I just don't share your trust with the DNR. As far as dedicated scientist, who are government employed, I think they are more concerned about keeping their jobs than what is best for Joe Citizen.


----------



## Limitless (Mar 11, 2012)

Mechanicaldawg said:


> However, it has been my experience that on the state level, here in Georgia, we are fortunate enough to enjoy the dedicated service of some well trained, level-headed men and women to care for the resource.



Over the years this guy always seems to take the side of the "restricters" in thread after thread.  I guess a supporter of catch shares and the ill fated (CCA endorsed by the way) Red Snapper Tag proposal would tend to think that way.

For me, I'd far rather have the elected representatives of the people make decisions on fisheries as a whole - considering the economic impact, tourism, and the resource instead of going on bad data and making decisions to merely protect their phony-baloney jobs.


----------



## Ga.
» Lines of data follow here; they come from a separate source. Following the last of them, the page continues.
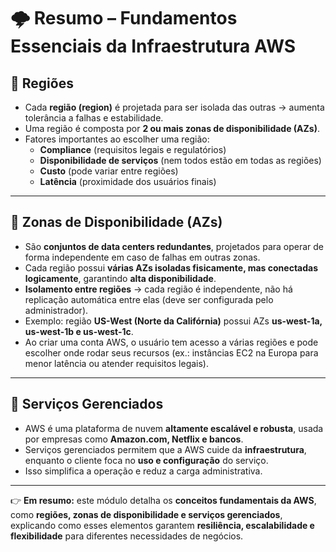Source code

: # 🌩️ Resumo – Fundamentos Essenciais da Infraestrutura AWS  

## 🔹 Regiões  
- Cada **região (region)** é projetada para ser isolada das outras → aumenta tolerância a falhas e estabilidade.  
- Uma região é composta por **2 ou mais zonas de disponibilidade (AZs)**.  
- Fatores importantes ao escolher uma região:  
  - **Compliance** (requisitos legais e regulatórios)  
  - **Disponibilidade de serviços** (nem todos estão em todas as regiões)  
  - **Custo** (pode variar entre regiões)  
  - **Latência** (proximidade dos usuários finais)  

---

## 🔹 Zonas de Disponibilidade (AZs)  
- São **conjuntos de data centers redundantes**, projetados para operar de forma independente em caso de falhas em outras zonas.  
- Cada região possui **várias AZs isoladas fisicamente, mas conectadas logicamente**, garantindo **alta disponibilidade**.  
- **Isolamento entre regiões** → cada região é independente, não há replicação automática entre elas (deve ser configurada pelo administrador).  
- Exemplo: região **US-West (Norte da Califórnia)** possui AZs **us-west-1a, us-west-1b e us-west-1c**.  
- Ao criar uma conta AWS, o usuário tem acesso a várias regiões e pode escolher onde rodar seus recursos (ex.: instâncias EC2 na Europa para menor latência ou atender requisitos legais).  

---

## 🔹 Serviços Gerenciados  
- AWS é uma plataforma de nuvem **altamente escalável e robusta**, usada por empresas como **Amazon.com, Netflix e bancos**.  
- Serviços gerenciados permitem que a AWS cuide da **infraestrutura**, enquanto o cliente foca no **uso e configuração** do serviço.  
- Isso simplifica a operação e reduz a carga administrativa.  

---

👉 **Em resumo:** este módulo detalha os **conceitos fundamentais da AWS**, como **regiões, zonas de disponibilidade e serviços gerenciados**, explicando como esses elementos garantem **resiliência, escalabilidade e flexibilidade** para diferentes necessidades de negócios.  
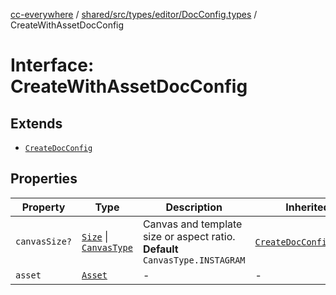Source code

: [cc-everywhere](../../../../../../index.md) / [shared/src/types/editor/DocConfig.types](../index.md) / CreateWithAssetDocConfig

# Interface: CreateWithAssetDocConfig

## Extends

- [`CreateDocConfig`](CreateDocConfig.md)

## Properties

| Property | Type | Description | Inherited from |
| ------ | ------ | ------ | ------ |
| `canvasSize?` | [`Size`](../../../Asset.types/interfaces/Size.md) \| [`CanvasType`](../../../Layout.types/enumerations/CanvasType.md) | Canvas and template size or aspect ratio. **Default** `CanvasType.INSTAGRAM` | [`CreateDocConfig`](CreateDocConfig.md).`canvasSize` |
| `asset` | [`Asset`](../../../Asset.types/type-aliases/Asset.md) | - | - |
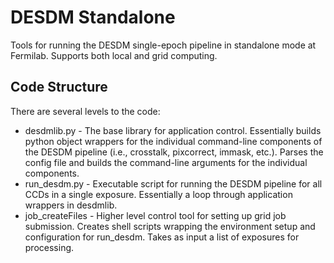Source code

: # DESDM Standalone

Tools for running the DESDM single-epoch pipeline in standalone mode
at Fermilab. Supports both local and grid computing.


## Code Structure

There are several levels to the code:
* desdmlib.py - The base library for application control. Essentially builds python object wrappers for the individual command-line components of the DESDM pipeline (i.e., crosstalk, pixcorrect, immask, etc.). Parses the config file and builds the command-line arguments for the individual components.
* run_desdm.py - Executable script for running the DESDM pipeline for all CCDs in a single exposure. Essentially a loop through application wrappers in desdmlib.
* job_createFiles - Higher level control tool for setting up grid job submission. Creates shell scripts wrapping the environment setup and configuration for run_desdm. Takes as input a list of exposures for processing.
Swamper (Mar 11, 2012)

For me, I'd far rather have the elected representatives of the people make decisions on fisheries as a whole - considering the economic impact, tourism, and the resource instead of going on bad data and making decisions to merely protect their phony-baloney jobs.[/QUOTE]

X2


----------



## Mechanicaldawg (Mar 12, 2012)

Limitless said:


> Over the years this guy always seems to take the side of the "restricters" in thread after thread.  I guess a supporter of catch shares and the ill fated (CCA endorsed by the way) Red Snapper Tag proposal would tend to think that way.



I'm not sure why some of you guys can't discuss the topic without continuously fabricating falsehoods but I guess it does speak to the ground on which you stand.


----------



## Bryannecker (Mar 16, 2012)

Parker Phoenix said:


> Jeff, to cut to the chase, we do not trust the government to do what is best for us, we expext the government to do what is best for them. Not that it's any of my business, you may think they have our best interest in mind, we don't.
> 
> As much as we both love the resource, we have different ideas on how issues should be handled. I can not think of one thing our government has done well, including fishery management.



Thanks, 
Keith that was very well stated and is the essence of what we believe!


----------



## benosmose (Mar 22, 2012)

Bryannecker said:


> Thanks,
> Keith that was very well stated and is the essence of what we believe!


Yep I got a 33 foot boat in the barn and no reason to go to the banks to fish thanks fisheries management.


----------